House Budget Committee Chair Jodey Arrington told reporters that House lawmakers are focused on working with the Senate as it revises the bill to make sure the legislation has the political support in both chambers to make it to Trump’s desk for his signature. 

“We move past the drama and we get the substance of what is needed to make the modest improvements that can be made,” he said.

House fiscal hawks said that they hadn’t changed their prior positions on the legislation based on Musk’s statements. They also said they agree with GOP leaders that there will be other chances to make further spending cuts outside the tax bill. 

Representative Tom McClintock, a fiscal conservative, said “the bill will pass because it has to pass,” adding that both Musk and Trump needed to calm down. “They both need to take a nap,” he said.

Even some of the House bill’s most vociferous critics appeared resigned to its passage.
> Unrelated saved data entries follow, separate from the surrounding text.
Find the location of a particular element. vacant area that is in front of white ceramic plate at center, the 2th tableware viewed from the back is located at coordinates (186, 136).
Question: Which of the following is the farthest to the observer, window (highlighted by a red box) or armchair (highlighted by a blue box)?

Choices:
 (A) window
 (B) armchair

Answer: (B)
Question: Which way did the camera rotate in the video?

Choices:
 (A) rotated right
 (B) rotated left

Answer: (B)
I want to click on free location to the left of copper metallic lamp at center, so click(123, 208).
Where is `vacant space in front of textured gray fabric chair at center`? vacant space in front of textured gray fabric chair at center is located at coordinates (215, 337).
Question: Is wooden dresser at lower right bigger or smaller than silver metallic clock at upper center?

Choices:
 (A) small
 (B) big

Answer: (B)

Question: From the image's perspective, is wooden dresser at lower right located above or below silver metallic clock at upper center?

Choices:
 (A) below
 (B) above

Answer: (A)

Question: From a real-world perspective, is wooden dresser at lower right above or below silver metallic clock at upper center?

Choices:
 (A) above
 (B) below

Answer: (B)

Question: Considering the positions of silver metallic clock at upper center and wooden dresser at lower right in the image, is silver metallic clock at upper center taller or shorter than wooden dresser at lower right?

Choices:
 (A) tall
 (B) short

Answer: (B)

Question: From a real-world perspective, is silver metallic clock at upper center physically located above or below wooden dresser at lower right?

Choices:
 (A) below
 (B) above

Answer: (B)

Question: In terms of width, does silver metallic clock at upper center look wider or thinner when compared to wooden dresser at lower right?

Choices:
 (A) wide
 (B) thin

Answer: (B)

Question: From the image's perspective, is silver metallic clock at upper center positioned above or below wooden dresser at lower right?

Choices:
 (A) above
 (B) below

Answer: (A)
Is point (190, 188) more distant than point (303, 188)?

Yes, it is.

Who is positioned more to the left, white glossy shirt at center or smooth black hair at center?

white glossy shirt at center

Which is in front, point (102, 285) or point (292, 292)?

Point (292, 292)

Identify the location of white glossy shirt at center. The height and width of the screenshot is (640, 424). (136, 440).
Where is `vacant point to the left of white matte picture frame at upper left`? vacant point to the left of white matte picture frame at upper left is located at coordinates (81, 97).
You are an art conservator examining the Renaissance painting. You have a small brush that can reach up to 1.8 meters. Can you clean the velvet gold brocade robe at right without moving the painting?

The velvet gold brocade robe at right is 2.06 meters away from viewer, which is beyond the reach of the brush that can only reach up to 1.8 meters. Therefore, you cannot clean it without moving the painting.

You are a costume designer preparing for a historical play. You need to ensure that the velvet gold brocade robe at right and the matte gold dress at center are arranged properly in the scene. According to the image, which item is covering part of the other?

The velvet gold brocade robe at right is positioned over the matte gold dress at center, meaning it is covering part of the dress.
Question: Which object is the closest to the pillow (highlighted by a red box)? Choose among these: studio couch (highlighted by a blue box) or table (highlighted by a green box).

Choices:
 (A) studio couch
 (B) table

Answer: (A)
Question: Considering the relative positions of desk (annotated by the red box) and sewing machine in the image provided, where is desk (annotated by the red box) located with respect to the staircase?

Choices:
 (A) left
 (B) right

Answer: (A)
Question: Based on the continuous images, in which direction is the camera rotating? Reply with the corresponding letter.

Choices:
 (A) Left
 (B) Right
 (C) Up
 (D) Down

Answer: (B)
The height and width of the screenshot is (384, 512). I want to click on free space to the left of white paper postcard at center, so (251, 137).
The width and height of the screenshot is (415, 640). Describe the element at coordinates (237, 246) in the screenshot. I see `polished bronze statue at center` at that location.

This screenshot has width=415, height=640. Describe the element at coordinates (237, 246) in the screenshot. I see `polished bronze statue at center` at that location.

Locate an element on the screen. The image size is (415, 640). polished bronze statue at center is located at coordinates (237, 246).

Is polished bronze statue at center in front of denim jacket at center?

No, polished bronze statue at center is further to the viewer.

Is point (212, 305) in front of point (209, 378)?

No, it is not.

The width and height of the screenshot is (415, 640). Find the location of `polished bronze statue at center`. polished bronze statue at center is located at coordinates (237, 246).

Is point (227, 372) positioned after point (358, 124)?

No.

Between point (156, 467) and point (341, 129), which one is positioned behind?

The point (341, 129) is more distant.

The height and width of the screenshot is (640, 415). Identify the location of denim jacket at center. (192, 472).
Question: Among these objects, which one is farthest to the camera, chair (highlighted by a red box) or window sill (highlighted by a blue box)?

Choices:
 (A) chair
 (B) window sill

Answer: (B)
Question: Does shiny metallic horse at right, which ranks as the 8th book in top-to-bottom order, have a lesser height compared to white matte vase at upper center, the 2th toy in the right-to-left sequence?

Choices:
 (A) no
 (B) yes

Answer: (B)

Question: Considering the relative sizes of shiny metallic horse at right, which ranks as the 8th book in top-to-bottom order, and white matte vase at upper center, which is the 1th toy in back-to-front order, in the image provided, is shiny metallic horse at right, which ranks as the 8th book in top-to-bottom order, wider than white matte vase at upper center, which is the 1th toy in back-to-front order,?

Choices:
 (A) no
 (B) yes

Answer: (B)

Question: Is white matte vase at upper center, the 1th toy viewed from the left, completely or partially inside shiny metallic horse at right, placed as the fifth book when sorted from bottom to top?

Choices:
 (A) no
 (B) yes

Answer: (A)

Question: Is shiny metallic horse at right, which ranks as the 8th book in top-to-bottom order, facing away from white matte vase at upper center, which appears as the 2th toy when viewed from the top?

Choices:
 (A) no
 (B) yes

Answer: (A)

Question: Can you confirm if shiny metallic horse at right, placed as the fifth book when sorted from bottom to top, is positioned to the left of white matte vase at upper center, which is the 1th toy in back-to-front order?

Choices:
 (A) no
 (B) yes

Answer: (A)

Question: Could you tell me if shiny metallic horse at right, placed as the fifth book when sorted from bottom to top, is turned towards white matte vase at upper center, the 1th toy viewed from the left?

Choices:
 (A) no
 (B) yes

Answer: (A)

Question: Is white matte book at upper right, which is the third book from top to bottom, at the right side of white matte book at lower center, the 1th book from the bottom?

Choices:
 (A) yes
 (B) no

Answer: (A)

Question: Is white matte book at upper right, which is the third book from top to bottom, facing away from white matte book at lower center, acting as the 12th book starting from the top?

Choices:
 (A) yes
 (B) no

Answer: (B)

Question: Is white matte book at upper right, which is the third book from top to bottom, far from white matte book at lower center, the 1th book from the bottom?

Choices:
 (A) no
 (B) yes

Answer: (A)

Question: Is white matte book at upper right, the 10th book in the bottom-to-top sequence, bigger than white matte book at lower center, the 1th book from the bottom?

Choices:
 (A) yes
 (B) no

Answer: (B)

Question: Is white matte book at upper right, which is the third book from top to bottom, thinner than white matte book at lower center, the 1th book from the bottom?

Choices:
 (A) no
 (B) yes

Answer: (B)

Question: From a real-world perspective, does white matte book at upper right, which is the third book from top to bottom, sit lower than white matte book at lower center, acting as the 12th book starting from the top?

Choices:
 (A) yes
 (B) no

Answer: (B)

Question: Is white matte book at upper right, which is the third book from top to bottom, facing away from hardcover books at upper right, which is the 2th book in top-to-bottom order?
Kentucky Representative Thomas Massie, who voted against the House version, predicted that despite Musk’s objections, the Senate will make only small changes.

“The speaker is right about one thing. This barely passed the House. If they muck with it too much in the Senate, it may not pass the House again,” he said.

Trump is pressuring lawmakers to move at breakneck speed to pass the tax-cut bill, demanding they vote on the bill before the July 4 holiday. The president has been quick to blast critics of the bill — including calling Senator Rand Paul “crazy” for objecting to the inclusion of a debt ceiling increase in the package.

As the legislation worked its way through the House last month, Trump took to social media to criticize holdouts and invited undecided members to the White House to compel them to support the package. It passed by one vote.

Senate Majority Leader John Thune — who is planning to unveil his chamber’s version of the bill as soon as next week — said his timeline is unmoved by Musk. 

“We are already pretty far down the trail,” he said.